▶ **Work order**: Print the rows between the line holding "3000 एल एम CRI: 85 रा एलईडी प्रकाश स्रोत: ..." and the line holding "PRODUCT FEATURE OF YUNYING LINE 1.", inclusive, and nothing else.

▶ **The data**:
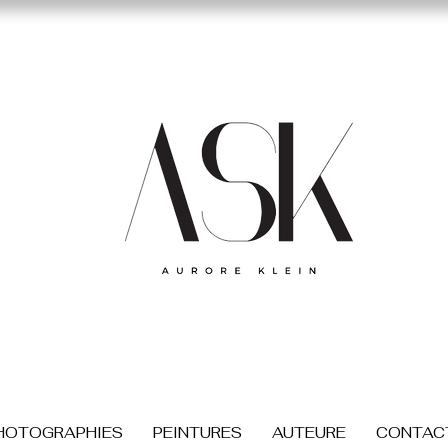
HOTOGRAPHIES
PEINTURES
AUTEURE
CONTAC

==

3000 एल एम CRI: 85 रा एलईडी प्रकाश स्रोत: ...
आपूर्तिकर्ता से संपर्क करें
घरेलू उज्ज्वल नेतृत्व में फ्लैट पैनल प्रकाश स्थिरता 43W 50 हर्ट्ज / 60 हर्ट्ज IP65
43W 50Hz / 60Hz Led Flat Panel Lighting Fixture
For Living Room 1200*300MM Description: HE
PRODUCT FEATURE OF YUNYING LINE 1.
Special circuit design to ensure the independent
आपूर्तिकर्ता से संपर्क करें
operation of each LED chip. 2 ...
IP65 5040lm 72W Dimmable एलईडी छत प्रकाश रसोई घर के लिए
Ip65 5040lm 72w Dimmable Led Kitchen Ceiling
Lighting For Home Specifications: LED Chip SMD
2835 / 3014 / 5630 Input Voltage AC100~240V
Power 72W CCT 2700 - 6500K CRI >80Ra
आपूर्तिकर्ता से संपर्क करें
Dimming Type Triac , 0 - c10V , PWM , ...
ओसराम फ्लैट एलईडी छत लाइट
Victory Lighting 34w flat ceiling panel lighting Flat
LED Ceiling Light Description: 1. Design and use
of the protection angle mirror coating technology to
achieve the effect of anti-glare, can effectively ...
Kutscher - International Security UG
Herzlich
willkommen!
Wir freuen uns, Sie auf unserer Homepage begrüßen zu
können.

▶ **Response below**:
3000 एल एम CRI: 85 रा एलईडी प्रकाश स्रोत: ...
आपूर्तिकर्ता से संपर्क करें
घरेलू उज्ज्वल नेतृत्व में फ्लैट पैनल प्रकाश स्थिरता 43W 50 हर्ट्ज / 60 हर्ट्ज IP65
43W 50Hz / 60Hz Led Flat Panel Lighting Fixture
For Living Room 1200*300MM Description: HE
PRODUCT FEATURE OF YUNYING LINE 1.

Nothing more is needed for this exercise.